= Problem details =
Gather each line in the rows below that contains the string "void". Case counts.

--- Dataset Enclosed Below ---

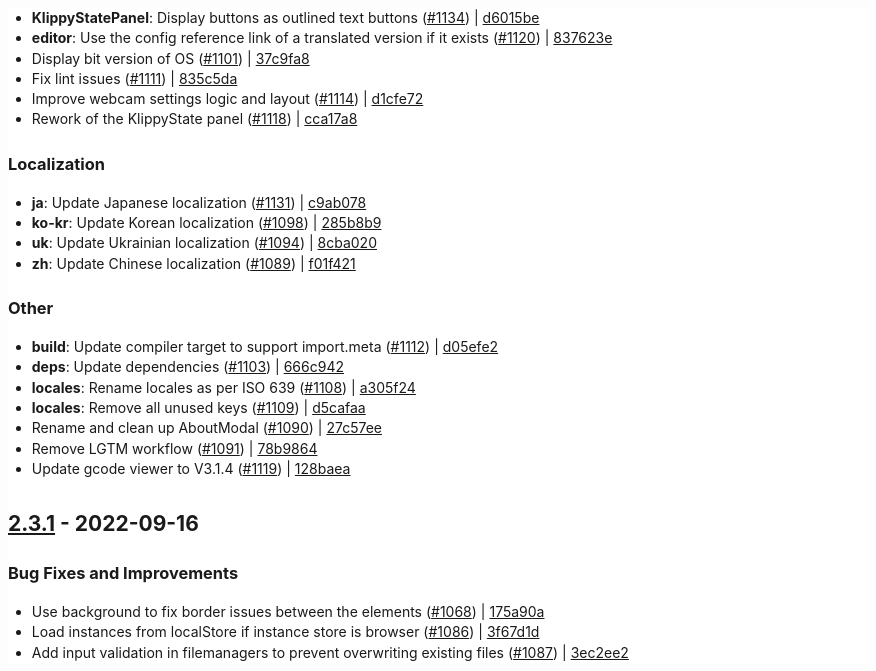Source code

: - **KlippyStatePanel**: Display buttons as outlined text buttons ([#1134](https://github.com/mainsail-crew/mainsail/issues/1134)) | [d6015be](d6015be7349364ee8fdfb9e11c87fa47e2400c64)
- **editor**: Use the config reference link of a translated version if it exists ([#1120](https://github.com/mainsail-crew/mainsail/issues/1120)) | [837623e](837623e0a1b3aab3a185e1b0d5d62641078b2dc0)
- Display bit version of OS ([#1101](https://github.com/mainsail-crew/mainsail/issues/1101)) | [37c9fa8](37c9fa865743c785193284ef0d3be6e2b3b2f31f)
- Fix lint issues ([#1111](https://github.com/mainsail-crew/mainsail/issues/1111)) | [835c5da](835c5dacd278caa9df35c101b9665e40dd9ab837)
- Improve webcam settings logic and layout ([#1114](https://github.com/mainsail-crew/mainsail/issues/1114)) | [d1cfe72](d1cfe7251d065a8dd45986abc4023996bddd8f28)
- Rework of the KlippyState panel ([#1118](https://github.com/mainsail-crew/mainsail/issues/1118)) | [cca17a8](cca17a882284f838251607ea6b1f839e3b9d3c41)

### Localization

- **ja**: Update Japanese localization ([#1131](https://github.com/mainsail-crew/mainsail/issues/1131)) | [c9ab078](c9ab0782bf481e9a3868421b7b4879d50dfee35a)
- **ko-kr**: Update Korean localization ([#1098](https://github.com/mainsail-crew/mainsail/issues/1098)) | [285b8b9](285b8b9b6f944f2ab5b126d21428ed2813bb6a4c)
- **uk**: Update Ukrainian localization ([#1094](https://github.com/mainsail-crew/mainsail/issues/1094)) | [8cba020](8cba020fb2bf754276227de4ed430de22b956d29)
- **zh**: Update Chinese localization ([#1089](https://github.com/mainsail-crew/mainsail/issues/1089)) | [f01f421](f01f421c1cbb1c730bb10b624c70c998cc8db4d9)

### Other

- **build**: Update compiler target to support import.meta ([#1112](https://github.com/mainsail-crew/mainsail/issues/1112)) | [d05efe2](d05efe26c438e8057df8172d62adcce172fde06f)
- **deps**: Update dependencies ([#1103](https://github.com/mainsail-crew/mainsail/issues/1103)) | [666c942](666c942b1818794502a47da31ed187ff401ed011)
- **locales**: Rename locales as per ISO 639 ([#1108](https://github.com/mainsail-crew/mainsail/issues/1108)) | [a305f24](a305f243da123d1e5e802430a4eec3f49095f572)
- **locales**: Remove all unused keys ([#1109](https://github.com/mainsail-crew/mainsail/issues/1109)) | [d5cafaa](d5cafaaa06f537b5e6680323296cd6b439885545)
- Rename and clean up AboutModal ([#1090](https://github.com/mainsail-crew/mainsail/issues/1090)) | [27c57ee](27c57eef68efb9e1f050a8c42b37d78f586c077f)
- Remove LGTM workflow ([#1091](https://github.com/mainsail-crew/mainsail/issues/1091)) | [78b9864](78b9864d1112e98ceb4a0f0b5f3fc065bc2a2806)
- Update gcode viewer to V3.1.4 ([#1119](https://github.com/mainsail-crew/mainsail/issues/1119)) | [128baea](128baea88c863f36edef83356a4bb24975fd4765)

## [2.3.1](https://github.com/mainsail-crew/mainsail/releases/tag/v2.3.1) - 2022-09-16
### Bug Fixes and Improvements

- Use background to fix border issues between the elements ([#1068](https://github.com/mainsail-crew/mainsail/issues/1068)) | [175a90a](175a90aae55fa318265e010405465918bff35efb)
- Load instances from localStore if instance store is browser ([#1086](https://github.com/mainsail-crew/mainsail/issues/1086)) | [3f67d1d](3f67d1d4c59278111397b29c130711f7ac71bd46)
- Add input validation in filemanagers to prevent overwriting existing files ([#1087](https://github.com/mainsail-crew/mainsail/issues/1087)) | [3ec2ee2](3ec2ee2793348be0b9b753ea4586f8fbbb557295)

--- End of Enclosed Dataset ---
--- Dataset Enclosed Below ---

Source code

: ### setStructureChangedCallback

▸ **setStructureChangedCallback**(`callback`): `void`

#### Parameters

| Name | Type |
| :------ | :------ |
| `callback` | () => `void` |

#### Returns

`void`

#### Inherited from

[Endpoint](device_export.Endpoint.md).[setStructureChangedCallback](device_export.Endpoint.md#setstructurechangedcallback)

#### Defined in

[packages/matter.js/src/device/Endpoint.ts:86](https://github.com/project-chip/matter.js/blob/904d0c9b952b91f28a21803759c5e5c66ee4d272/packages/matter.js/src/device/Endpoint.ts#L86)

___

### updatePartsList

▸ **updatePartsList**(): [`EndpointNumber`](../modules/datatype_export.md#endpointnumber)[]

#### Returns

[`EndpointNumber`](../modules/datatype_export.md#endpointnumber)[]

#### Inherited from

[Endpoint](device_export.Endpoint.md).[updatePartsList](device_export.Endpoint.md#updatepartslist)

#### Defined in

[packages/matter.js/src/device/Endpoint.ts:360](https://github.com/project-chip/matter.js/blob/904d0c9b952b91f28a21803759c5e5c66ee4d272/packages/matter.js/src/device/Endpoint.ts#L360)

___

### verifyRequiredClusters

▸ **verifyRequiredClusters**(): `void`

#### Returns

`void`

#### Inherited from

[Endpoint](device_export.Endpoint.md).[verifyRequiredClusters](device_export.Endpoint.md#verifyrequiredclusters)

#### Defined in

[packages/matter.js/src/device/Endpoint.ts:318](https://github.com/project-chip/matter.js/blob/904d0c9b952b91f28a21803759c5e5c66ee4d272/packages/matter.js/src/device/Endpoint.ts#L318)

--- End of Enclosed Dataset ---

= Written answer =
▸ **setStructureChangedCallback**(`callback`): `void`
| `callback` | () => `void` |
`void`
▸ **verifyRequiredClusters**(): `void`
`void`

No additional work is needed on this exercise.